I find some solace in knowing that I'm not the only horsewoman who is covered periodically in bumps, bruises, cuts and scrapes. Believe me, I've heard other tales of maiming.
One of my favorite stories is from several years ago. An acquaintance of mine walked out to her pasture, loaded up with a handful of Rhinopneumonitis vaccines for her band of broodmares. One by one she inoculated her mares, stuffing all of the syringes in the chest pocket of her blouse. She claims the last thing she remembered was trying to give her oldest, most "testy" mare her Rhino shot and then... She came-to on the ground. With one of the Rhino syringes stuck in her chest.
She was fine. The mare was fine.
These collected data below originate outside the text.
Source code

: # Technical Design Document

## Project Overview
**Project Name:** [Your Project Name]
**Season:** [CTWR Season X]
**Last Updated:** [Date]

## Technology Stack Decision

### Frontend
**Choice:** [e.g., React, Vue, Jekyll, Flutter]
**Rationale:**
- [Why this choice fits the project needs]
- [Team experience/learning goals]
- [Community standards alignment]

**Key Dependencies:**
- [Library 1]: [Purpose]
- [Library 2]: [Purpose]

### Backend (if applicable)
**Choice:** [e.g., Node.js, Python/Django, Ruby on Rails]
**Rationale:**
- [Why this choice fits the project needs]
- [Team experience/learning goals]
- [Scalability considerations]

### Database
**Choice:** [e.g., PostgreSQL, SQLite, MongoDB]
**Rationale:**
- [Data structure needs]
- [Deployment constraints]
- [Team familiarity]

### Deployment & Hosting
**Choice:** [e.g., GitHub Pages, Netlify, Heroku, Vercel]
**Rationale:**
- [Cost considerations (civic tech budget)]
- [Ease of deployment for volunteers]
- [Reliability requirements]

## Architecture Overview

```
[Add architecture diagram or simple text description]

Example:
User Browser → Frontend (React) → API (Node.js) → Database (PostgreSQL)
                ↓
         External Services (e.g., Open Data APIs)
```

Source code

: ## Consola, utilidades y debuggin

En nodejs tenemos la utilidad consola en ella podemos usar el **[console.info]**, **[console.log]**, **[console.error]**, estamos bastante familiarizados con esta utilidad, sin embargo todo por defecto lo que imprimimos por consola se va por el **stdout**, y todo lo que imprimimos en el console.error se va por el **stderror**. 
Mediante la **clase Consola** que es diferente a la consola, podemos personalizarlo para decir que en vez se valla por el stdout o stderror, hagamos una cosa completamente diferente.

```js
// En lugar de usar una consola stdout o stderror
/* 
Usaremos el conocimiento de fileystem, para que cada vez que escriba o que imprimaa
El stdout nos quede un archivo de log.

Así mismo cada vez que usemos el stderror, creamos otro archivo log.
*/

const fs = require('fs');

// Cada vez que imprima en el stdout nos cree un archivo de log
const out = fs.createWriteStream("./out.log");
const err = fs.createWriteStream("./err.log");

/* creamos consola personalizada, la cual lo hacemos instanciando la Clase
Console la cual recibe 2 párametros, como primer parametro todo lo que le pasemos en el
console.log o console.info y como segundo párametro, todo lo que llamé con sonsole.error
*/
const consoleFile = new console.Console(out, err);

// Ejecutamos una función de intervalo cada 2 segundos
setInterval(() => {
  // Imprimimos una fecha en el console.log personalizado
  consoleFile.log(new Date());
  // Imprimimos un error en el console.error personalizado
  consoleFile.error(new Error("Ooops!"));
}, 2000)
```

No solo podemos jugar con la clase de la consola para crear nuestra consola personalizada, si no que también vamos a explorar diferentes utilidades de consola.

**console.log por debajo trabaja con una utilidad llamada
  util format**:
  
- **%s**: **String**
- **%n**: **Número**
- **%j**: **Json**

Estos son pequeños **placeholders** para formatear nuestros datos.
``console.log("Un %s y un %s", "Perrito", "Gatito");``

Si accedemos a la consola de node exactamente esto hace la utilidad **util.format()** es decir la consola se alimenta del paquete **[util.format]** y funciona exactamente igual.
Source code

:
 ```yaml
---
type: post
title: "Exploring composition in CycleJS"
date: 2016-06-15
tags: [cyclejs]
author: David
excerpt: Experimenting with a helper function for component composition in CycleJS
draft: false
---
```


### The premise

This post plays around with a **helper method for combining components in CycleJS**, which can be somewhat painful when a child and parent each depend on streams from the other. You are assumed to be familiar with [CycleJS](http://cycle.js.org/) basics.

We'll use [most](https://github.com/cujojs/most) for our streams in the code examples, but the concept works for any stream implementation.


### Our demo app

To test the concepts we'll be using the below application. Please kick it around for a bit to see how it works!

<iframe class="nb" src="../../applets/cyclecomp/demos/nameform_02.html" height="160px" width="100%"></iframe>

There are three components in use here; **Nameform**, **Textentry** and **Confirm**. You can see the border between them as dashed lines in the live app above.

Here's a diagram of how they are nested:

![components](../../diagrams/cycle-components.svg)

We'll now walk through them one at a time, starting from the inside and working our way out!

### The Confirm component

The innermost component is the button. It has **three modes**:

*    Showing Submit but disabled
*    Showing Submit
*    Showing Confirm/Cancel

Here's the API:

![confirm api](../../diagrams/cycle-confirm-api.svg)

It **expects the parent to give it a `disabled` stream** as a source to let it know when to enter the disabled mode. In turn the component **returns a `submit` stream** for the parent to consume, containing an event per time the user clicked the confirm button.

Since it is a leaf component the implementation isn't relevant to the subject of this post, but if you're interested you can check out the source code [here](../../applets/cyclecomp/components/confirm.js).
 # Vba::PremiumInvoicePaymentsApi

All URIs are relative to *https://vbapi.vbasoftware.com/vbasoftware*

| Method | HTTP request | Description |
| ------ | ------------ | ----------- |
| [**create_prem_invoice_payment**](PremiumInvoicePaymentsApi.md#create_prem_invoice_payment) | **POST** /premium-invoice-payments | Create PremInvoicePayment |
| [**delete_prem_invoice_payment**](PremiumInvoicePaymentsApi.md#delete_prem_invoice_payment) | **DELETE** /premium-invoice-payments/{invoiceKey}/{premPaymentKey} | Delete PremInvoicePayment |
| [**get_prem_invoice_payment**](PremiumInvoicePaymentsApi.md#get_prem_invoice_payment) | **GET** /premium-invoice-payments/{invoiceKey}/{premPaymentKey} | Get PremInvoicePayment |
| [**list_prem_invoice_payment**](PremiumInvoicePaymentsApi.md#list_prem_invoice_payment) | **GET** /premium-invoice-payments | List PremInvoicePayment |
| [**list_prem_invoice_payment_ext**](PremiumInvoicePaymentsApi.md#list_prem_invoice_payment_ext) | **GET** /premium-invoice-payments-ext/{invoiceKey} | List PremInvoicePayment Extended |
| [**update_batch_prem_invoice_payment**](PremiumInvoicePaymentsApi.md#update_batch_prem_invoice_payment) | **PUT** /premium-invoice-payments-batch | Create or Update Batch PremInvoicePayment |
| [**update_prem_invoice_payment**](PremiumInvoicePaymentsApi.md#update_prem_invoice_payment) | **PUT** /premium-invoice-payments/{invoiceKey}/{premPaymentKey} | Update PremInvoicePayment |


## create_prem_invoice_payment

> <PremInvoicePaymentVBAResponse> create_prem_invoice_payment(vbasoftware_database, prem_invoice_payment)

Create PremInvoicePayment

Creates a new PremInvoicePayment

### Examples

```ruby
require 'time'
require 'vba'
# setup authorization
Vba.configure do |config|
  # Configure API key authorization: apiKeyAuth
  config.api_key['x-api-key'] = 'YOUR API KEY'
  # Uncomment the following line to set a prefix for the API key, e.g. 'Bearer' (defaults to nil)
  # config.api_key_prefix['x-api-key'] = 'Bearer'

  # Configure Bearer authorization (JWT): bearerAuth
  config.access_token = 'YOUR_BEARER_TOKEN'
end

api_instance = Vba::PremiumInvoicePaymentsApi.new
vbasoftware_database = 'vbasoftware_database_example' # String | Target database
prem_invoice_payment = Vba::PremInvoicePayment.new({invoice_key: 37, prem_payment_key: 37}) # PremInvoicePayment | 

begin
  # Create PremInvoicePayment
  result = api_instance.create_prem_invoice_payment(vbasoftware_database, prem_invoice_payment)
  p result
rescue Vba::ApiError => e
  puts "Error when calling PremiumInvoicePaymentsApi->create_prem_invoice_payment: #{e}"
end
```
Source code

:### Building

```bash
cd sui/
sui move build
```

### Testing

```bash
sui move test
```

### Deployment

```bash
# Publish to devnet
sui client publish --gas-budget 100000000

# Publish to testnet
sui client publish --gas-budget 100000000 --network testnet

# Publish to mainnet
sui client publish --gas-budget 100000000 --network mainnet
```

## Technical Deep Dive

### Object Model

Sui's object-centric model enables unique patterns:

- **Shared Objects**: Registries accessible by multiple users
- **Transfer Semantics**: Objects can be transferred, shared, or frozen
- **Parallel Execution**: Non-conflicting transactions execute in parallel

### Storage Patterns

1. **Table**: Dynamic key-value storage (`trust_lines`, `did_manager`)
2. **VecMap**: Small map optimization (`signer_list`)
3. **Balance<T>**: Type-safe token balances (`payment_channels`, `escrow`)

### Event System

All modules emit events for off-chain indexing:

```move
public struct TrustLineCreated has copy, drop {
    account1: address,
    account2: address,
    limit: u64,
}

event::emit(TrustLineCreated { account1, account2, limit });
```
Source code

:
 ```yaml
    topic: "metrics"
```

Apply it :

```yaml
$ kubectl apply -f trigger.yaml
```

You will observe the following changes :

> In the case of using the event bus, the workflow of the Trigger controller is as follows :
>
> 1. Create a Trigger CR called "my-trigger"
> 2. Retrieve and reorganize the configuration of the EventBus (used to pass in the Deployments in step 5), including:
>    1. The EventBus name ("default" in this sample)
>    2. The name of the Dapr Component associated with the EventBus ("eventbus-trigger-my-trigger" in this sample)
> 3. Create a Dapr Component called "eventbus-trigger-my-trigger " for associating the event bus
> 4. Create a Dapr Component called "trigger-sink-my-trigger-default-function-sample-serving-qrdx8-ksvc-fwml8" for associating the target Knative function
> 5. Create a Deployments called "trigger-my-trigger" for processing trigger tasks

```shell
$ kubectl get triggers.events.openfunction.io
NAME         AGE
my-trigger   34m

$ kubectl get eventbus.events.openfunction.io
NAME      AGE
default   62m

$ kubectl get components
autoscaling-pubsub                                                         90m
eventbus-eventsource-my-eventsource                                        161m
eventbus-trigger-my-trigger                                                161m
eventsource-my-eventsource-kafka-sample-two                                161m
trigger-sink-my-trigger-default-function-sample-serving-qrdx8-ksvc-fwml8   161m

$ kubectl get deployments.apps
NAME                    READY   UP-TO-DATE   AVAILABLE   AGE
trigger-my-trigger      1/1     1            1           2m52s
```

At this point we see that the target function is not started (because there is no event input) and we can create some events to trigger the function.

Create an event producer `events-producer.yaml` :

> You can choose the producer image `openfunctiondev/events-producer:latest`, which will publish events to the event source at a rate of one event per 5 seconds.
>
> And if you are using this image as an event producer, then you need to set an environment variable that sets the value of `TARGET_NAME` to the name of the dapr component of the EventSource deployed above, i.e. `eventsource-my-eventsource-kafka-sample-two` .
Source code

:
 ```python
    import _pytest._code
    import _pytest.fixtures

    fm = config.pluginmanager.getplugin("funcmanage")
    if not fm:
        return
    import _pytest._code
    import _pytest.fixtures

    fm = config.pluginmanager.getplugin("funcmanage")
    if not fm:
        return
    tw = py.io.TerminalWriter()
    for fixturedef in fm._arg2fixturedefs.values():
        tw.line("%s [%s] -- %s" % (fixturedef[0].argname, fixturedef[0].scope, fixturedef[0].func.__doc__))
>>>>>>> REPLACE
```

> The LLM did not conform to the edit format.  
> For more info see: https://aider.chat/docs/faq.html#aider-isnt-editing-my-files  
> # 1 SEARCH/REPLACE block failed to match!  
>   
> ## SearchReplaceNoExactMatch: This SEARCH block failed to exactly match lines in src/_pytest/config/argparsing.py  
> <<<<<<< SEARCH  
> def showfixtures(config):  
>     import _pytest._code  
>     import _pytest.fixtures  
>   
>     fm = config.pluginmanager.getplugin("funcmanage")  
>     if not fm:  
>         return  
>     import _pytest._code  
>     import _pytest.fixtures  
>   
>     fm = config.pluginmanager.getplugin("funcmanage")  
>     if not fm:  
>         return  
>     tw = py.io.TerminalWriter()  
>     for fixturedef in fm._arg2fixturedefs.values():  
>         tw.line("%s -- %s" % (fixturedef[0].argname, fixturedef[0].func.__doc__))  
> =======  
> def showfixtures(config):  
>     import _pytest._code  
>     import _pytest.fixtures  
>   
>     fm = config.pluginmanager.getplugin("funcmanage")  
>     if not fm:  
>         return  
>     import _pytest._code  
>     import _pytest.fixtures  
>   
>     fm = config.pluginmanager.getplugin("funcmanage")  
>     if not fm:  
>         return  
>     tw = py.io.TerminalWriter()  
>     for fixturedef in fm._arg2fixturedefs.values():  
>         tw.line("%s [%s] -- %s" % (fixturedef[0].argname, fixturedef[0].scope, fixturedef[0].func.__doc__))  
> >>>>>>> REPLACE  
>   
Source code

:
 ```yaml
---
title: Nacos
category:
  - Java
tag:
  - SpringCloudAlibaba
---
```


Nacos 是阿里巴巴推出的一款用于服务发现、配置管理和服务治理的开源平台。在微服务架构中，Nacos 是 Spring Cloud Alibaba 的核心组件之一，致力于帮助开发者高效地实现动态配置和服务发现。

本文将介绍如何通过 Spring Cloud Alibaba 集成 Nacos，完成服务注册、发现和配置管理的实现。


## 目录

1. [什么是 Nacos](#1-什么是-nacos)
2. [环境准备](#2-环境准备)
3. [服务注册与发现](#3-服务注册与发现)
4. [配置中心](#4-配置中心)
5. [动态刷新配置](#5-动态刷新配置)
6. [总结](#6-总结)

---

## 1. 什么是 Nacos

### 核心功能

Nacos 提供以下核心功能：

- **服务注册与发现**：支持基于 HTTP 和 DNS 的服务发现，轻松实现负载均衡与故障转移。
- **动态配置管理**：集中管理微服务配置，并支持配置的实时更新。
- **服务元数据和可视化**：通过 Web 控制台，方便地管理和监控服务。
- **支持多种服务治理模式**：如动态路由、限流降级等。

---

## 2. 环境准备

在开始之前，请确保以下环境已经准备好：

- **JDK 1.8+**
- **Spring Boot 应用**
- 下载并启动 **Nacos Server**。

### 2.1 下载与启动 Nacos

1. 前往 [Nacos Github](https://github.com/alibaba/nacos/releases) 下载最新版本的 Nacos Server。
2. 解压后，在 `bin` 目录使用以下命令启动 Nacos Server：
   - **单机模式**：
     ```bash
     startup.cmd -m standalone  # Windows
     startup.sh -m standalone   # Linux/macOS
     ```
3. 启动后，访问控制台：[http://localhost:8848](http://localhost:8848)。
The needle and syringe... Not so fine. Now, whether or not she was inadvertently vaccinated against Rhinopneumonitis, no one officially knows. But there's a lesson there--- someplace. I think the lesson is something about always taking a halter and lead rope with you when you head out to vaccinate a herd of mares. But there are also a few laughs involved, too, and that's what matters right now.
Another one of my gal pals was working around her backyard corrals and did the classic Stepping on the Wrong Part of the Heavy Metal Rake routine, whereby the hefty wooden handle flipped up and whacked her in the cheek. Naturally, she got a doozie of a black eye. And when she tried to explain what happened when she went to work the next day, most of her co-workers sort of went, "Uh-huh. Right." They seemed certain that she'd been on the losing end of a fist fight. No, she'd just lost a round with a rake.
There are countless other stories I can add to the list of Barnyard Bang-Ups. I had a horse's standing martingale break at the most inopportune moment, so that its poll smacked me in the face as I was leaning forward. That was a very special black eye.
I once extricated a struggling horse that was choking itself from being tied incorrectly. It was setting back, pulling against the tie rope snugged to the hitching post, while also strangling itself. My reward for freeing it? Once the pressure was relieved the horse reared up and backwards, slamming into me and knocking out my front teeth. That was an expensive trip to the dentist!
Just about anyone who spends any time around horses ends up battered in some fashion. I guess we can wear our wounds like battle scars. Such is the reward for spending our lives around horses.